My unresolved approach: Since the events are uniform probability, we know the expected number of steps to run $p_1$ and $p_2$ is 2. My intuition tells me that out of two steps, we will run both these events. In order to reach our success, the expect number of steps should be the number of times we take $log_{1.5}n$ then minus 1. I'm unsure how to show this and would like some help.
It's instructive to analyze a few base cases near 0.
For $n \in (0,1]$, you are looking for the expected number of flips of an unbiased coin until you get heads, which is simply 2.
For $n \in (1, \frac{4}{3}]$, your first step will always map you to $(0,1]$, and so the expected number of steps is exactly 3.
For $n \in (\frac{4}{3}, \frac{16}{9}]$, the first step will either map you to $(\frac{1}{3},\frac{7}{9})$, a subinterval of $(0,1]$, or to $(1,\frac{4}{3}]$, with equal probability.
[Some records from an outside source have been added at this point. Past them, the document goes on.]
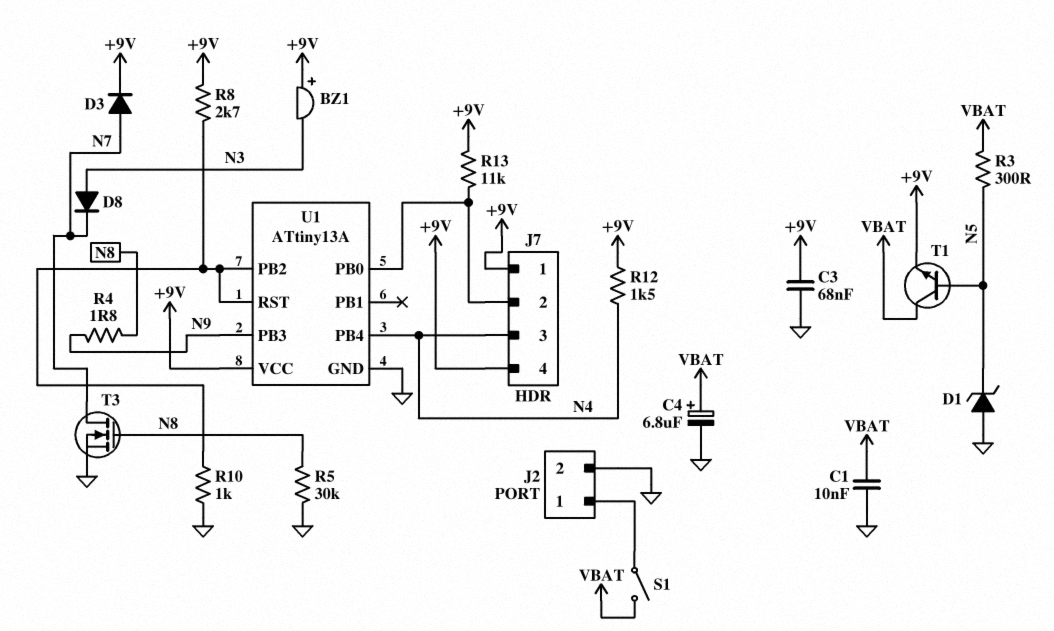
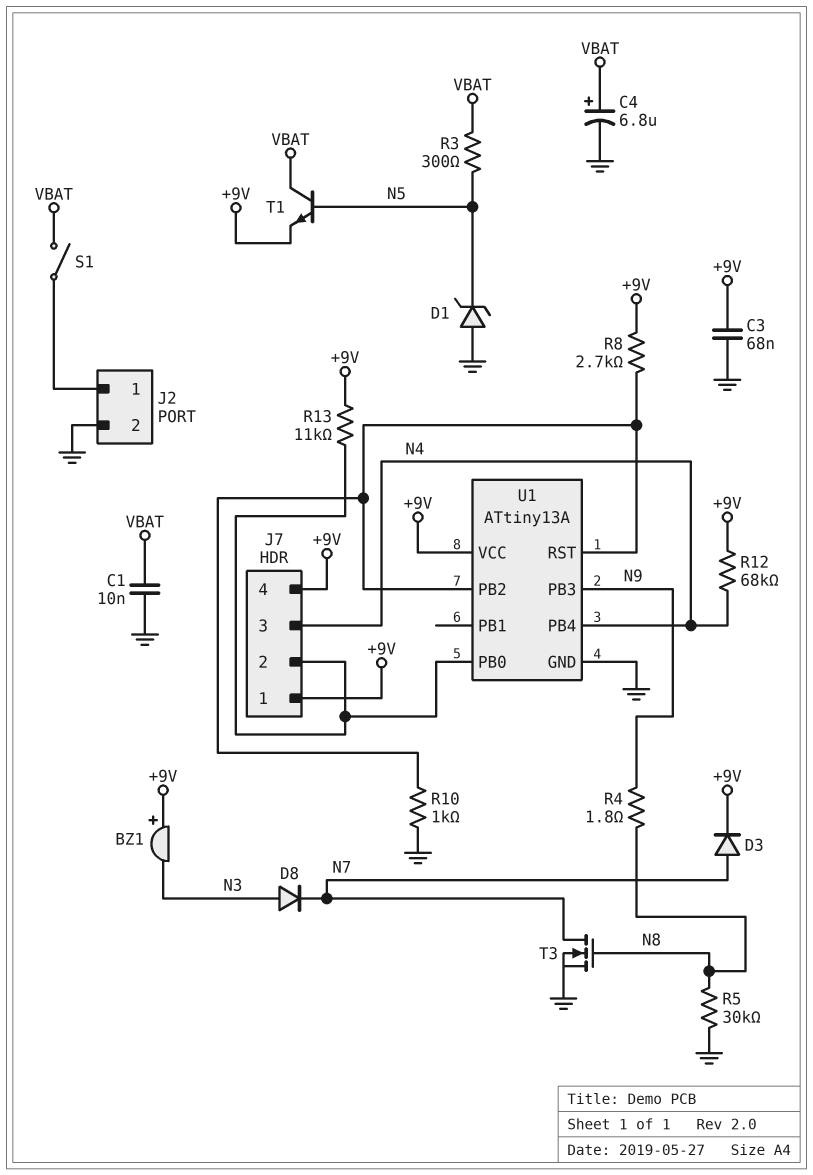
R12: 1.5k (+9V, N4) -> 68k (+9V, N4)

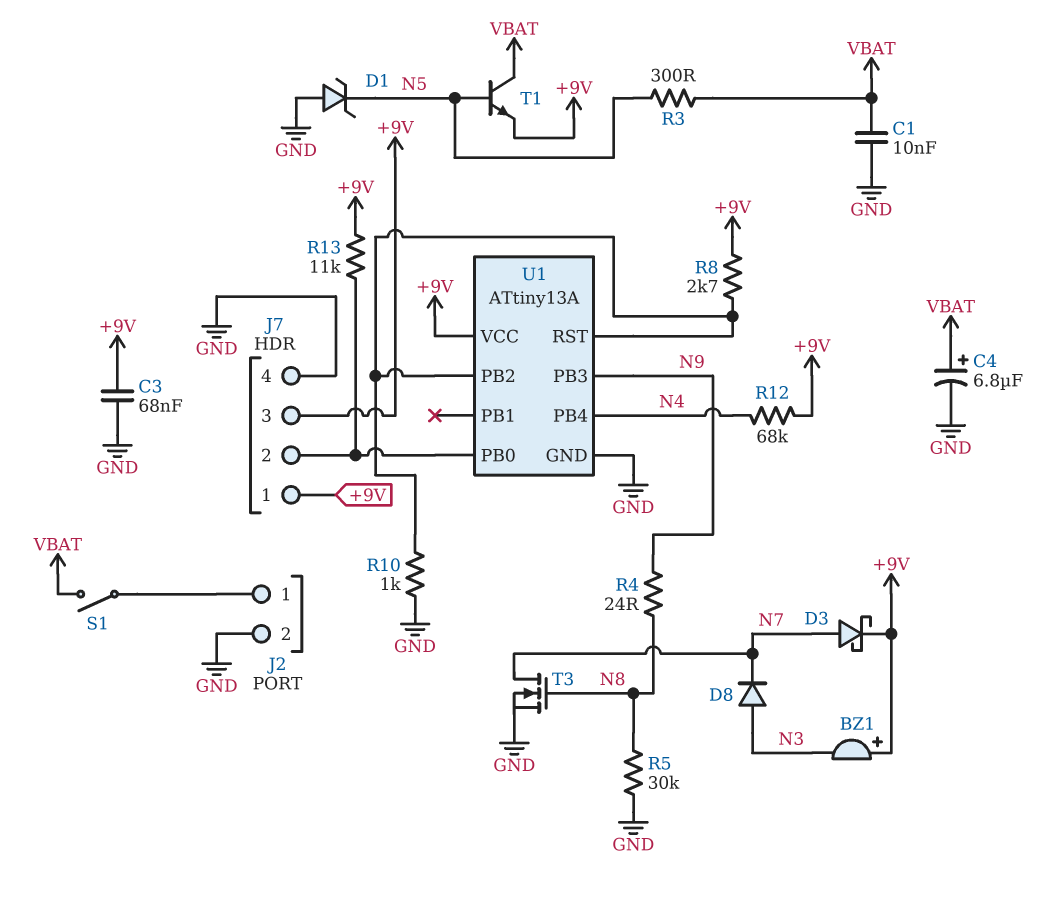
D3: diode (A N7, K +9V) -> schottky (A N7, K +9V)
J7 pin 3: N4 -> +9V
J7 pin 4: +9V -> GND
R4: 1.8 (N8, N9) -> 24 (N8, N9)

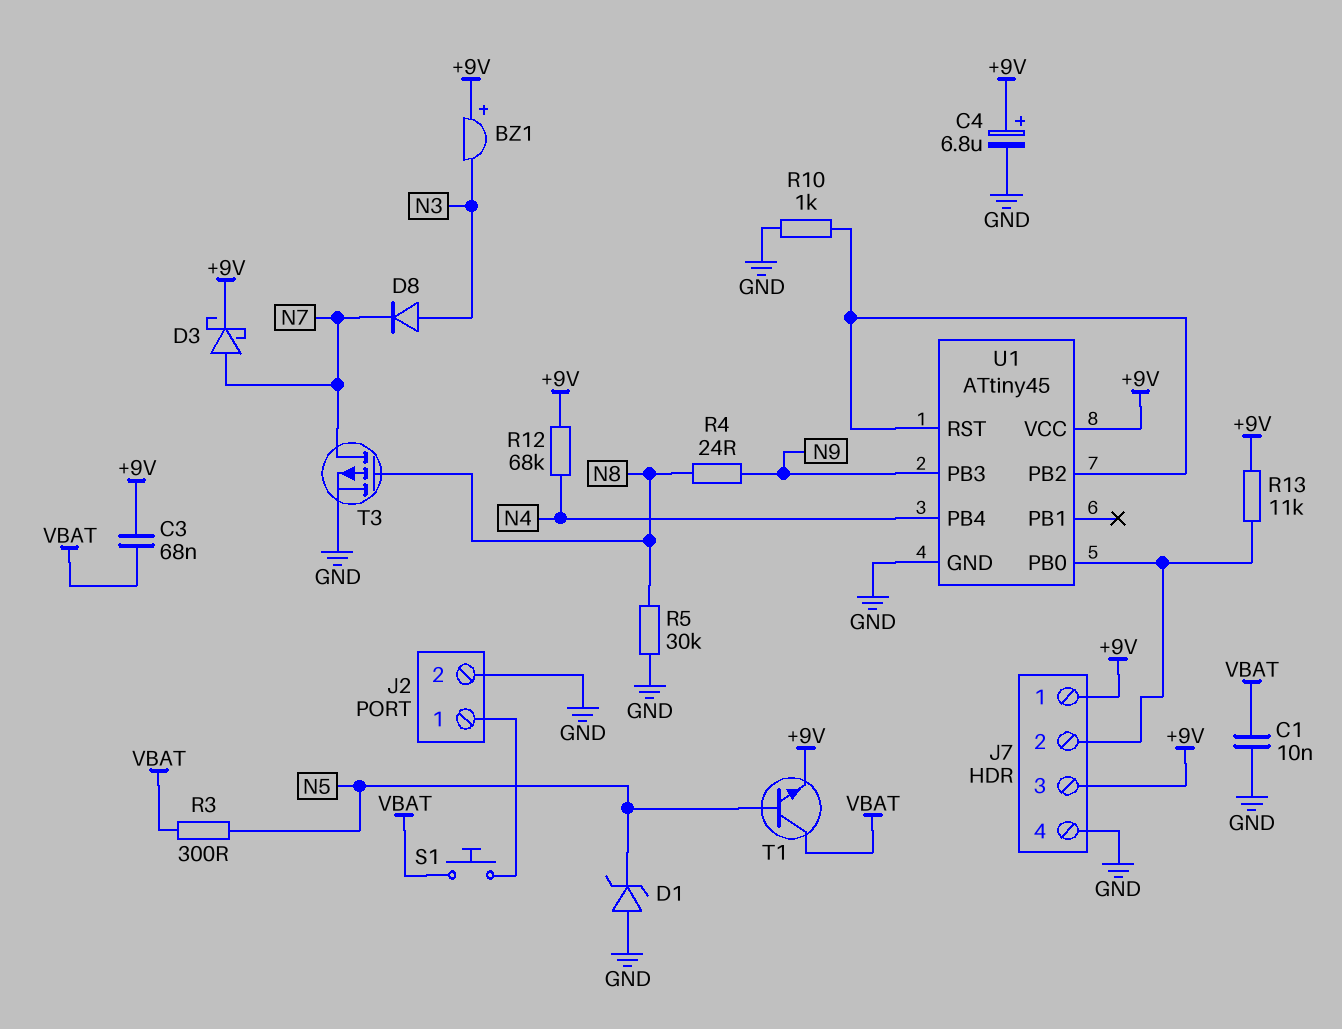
C3: 68nF (+9V, GND) -> 68nF (+9V, VBAT)
C4: 6.8uF (plus VBAT, minus GND) -> 6.8uF (plus +9V, minus GND)
R8: 2.7k (+9V, U1/PB2) -> none
S1: switch (J2/1, VBAT) -> button (J2/1, VBAT)
T3: NMOS (G N8, D N7, S GND) -> PMOS (G N8, D N7, S GND)
U1: ATtiny13A -> ATtiny45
So the expected number of steps is $3.5$.
This suggests that we can identify a sequence of interval endpoints, $0=s_0 < s_1 < s_2 < \ldots$, such that the expected number of flips for $n\in (s_k, s_{k+1}]$ is a constant $x_k$. We simply need to figure out the appropriate sequences $\{s_k\}$ and $\{x_k\}$, all the way up until the particular value of $n$ we are interested in. This can be done by computer via dynamic programming.
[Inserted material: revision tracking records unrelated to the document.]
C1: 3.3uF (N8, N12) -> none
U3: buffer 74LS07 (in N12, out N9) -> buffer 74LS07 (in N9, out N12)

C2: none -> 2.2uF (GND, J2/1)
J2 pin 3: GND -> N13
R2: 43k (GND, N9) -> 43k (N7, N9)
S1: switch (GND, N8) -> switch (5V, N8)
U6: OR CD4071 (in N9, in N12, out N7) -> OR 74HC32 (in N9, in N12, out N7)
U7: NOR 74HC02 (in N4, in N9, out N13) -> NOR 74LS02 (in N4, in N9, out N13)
If you are interested in an asymptotic solution, note that the expected number of steps to get from $n$ to a number less than $\frac{3n}{4}$ approaches a limit of 2 as $n\rightarrow \infty$, since it is equivalent to coin-flipping until you get heads. To get from large $n$ to $c$ would thus require $2\cdot \log_{4/3}(n/c) = \Theta(\log(n))$ expected flips for large constants $c$. Since going from a constant to $0$ takes $\Theta(1)$ flips, the total expected flips is $\Theta(\log(n))+\Theta(1) = \Theta(\log(n))$. A reasonable approximation might be $2\cdot \log_{4/3}(n) + A$ for some constant $A$.